The Editor stands like a scarecrow in a field of some unknown plant. She stands with the rigid stillness of a predator, a short line on the horizon. It could be anything out there, but I know it’s her. I had stopped to eat a sandwich from a gas station deli. It oozes mustard and oil into the napkin, leaving a smell that will be on my hands for days. The sandwich ages poorly. It begs to be eaten. I don’t know what to do. I am rigid with the stillness of prey.
The line of her body shudders with a step. It could be any movement, but I know it’s a step- a step in my direction.
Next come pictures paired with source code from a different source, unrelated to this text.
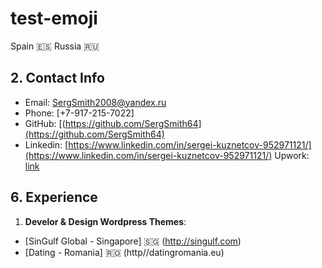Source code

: # test-emoji
Spain :es:
Russia :ru:

## 2. Contact Info
* Email: [SergSmith2008@yandex.ru](mailto:SergSmith2008@yandex.ru)
* Phone: [+7-917-215-7022]
* GitHub: [(https://github.com/SergSmith64](https://github.com/SergSmith64)
* Linkedin: [https://www.linkedin.com/in/sergei-kuznetcov-952971121/](https://www.linkedin.com/in/sergei-kuznetcov-952971121/)
Upwork: [link](https://www.upwork.com/fl/sergeikuznetcov2/)

## 6. Experience

1. **Develor & Design Wordpress Themes**:

  * [SinGulf Global - Singapore] :singapore: (http://singulf.com)
  * [Dating - Romania] :romania: (http//datingromania.eu)

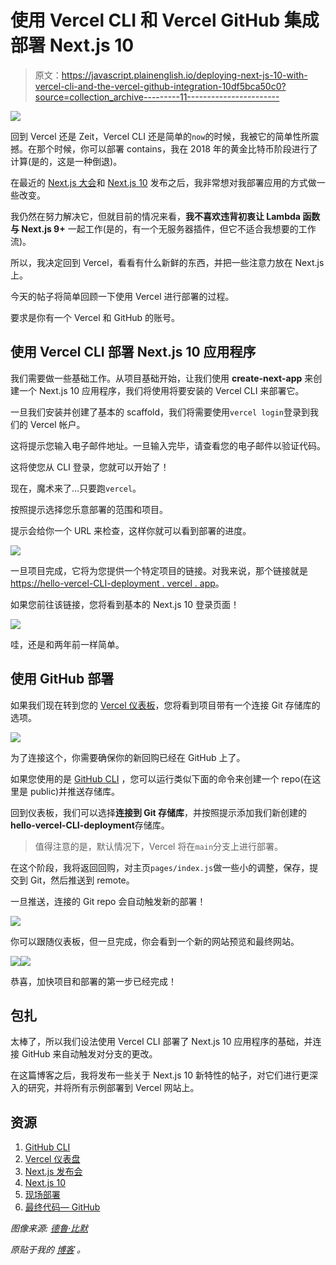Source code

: # 使用 Vercel CLI 和 Vercel GitHub 集成部署 Next.js 10

> 原文：<https://javascript.plainenglish.io/deploying-next-js-10-with-vercel-cli-and-the-vercel-github-integration-10df5bca50c0?source=collection_archive---------11----------------------->

![](img/142a5a15ddf81e48f3d74e1db8da862e.png)

回到 Vercel 还是 Zeit，Vercel CLI 还是简单的`now`的时候，我被它的简单性所震撼。在那个时候，你可以部署 contains，我在 2018 年的黄金比特币阶段进行了计算(是的，这是一种倒退)。

在最近的 [Next.js 大会](https://nextjs.org/conf/stage/n)和 [Next.js 10](https://nextjs.org/blog/next-10) 发布之后，我非常想对我部署应用的方式做一些改变。

我仍然在努力解决它，但就目前的情况来看，**我不喜欢违背初衷让 Lambda 函数与 Next.js 9+** 一起工作(是的，有一个无服务器插件，但它不适合我想要的工作流)。

所以，我决定回到 Vercel，看看有什么新鲜的东西，并把一些注意力放在 Next.js 上。

今天的帖子将简单回顾一下使用 Vercel 进行部署的过程。

要求是你有一个 Vercel 和 GitHub 的账号。

## 使用 Vercel CLI 部署 Next.js 10 应用程序

我们需要做一些基础工作。从项目基础开始，让我们使用 **create-next-app** 来创建一个 Next.js 10 应用程序，我们将使用将要安装的 Vercel CLI 来部署它。

一旦我们安装并创建了基本的 scaffold，我们将需要使用`vercel login`登录到我们的 Vercel 帐户。

这将提示您输入电子邮件地址。一旦输入完毕，请查看您的电子邮件以验证代码。

这将使您从 CLI 登录，您就可以开始了！

现在，魔术来了…只要跑`vercel`。

按照提示选择您乐意部署的范围和项目。

提示会给你一个 URL 来检查，这样你就可以看到部署的进度。

![](img/54ed66d9ed2131fbcbad1457f03a17dc.png)

一旦项目完成，它将为您提供一个特定项目的链接。对我来说，那个链接就是[https://hello-vercel-CLI-deployment . vercel . app](https://hello-vercel-cli-deployment.vercel.app)。

如果您前往该链接，您将看到基本的 Next.js 10 登录页面！

![](img/9a42f84e7f1069ae4264a3b4009ab8e6.png)

哇，还是和两年前一样简单。

## 使用 GitHub 部署

如果我们现在转到您的 [Vercel 仪表板](https://vercel.com/dashboard)，您将看到项目带有一个连接 Git 存储库的选项。

![](img/17ad28b473fdef36235c3598053a40ac.png)

为了连接这个，你需要确保你的新回购已经在 GitHub 上了。

如果您使用的是 [GitHub CLI](https://github.com/cli/cli) ，您可以运行类似下面的命令来创建一个 repo(在这里是 public)并推送存储库。

回到仪表板，我们可以选择**连接到 Git 存储库**，并按照提示添加我们新创建的**hello-vercel-CLI-deployment**存储库。

> 值得注意的是，默认情况下，Vercel 将在`main`分支上进行部署。

在这个阶段，我将返回回购，对主页`pages/index.js`做一些小的调整，保存，提交到 Git，然后推送到 remote。

一旦推送，连接的 Git repo 会自动触发新的部署！

![](img/63860622754037ed3c9dca62a0ed800b.png)

你可以跟随仪表板，但一旦完成，你会看到一个新的网站预览和最终网站。

![](img/a770052b9f922653a2f34ac5bd8edf8e.png)![](img/3deb1b6f1f25f4ad01fae4885abb0748.png)

恭喜，加快项目和部署的第一步已经完成！

## 包扎

太棒了，所以我们设法使用 Vercel CLI 部署了 Next.js 10 应用程序的基础，并连接 GitHub 来自动触发对分支的更改。

在这篇博客之后，我将发布一些关于 Next.js 10 新特性的帖子，对它们进行更深入的研究，并将所有示例部署到 Vercel 网站上。

## 资源

1.  [GitHub CLI](https://github.com/cli/cli)
2.  [Vercel 仪表盘](https://vercel.com/dashboard)
3.  [Next.js 发布会](https://nextjs.org/conf/stage/n)
4.  [Next.js 10](https://nextjs.org/blog/next-10)
5.  [现场部署](https://hello-vercel-cli-deployment.vercel.app)
6.  [最终代码— GitHub](https://github.com/okeeffed/hello-vercel-cli-deployment)

*图像来源:* [*德鲁·比默*](https://unsplash.com/@drew_beamer)

*原贴于我的* [*博客*](https://blog.dennisokeeffe.com/blog/2020-11-05-deploying-with-vercel-cli/) *。*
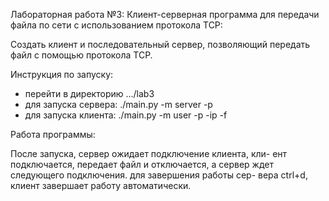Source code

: Лабораторная работа №3:
Клиент-серверная программа для передачи файла по сети
с использованием протокола TCP:

Создать клиент и последовательный сервер, позволяющий
передать файл с помощью протокола TCP.

Инструкция по запуску:

- перейти в директорию .../lab3
- для запуска сервера:
	./main.py -m server -p <port>
- для запуска клиента:
	./main.py -m user -p <port> -ip <host> -f <filename>

Работа программы:

После запуска, сервер ожидает подключение клиента, кли-
ент подключается, передает файл и отключается, а сервер
ждет следующего подключения. для завершения работы сер-
вера ctrl+d, клиент завершает работу автоматически.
A small stream of mustard now runs between my fingers and over the inside of my palm, the glacial mass of it melting between folded slices of sun-warmed salami. She is walking this way. She wonders if I will run and I find, in that moment, I’m wondering the very same thing.
‘‘The Interactive Fight-or-Flight Activity Area’ is like a haunted house in that it’s designed with the express intention of funneling would-be customers into a series of interactions that will activate their most basic instinctual response to threat. Philosophically it exists on the same spectrum as a your community meditation center (though well on the opposite end) claiming to stimulate a simple cathartic reflex that has been otherwise lost in the tangle of evolved response.
Unlike your common haunted house (or, for that matter, your community meditation center), ‘The Interactive Fight-or-Flight Activity Area’ encourages the customer to submit fully to their responses, either engaging physically with their would-be assaulter or making a desperate escape. This is part of the process, they insist, and the result builds toward a classification system the mysterious parent company seems to be compiling. Why, you might ask, would it be important to know who will fight and who will run when push comes to shove?
Why, indeed?’
The Editor stumbles to my patch of the earth. Her left eye is sharp, it cuts me to the bone. The right eye is a window into a vacant room. The pistol is there but she doesn’t seem to bother with it. We stand still for a moment.
“You all right?” I ask.
It’s the first thing I always ask.
“No,” I tell her after a minute, “You’re not.”
The Editor nods and drags herself to the bike. She has chosen to fight, though what she fights for or against remains a mystery to me.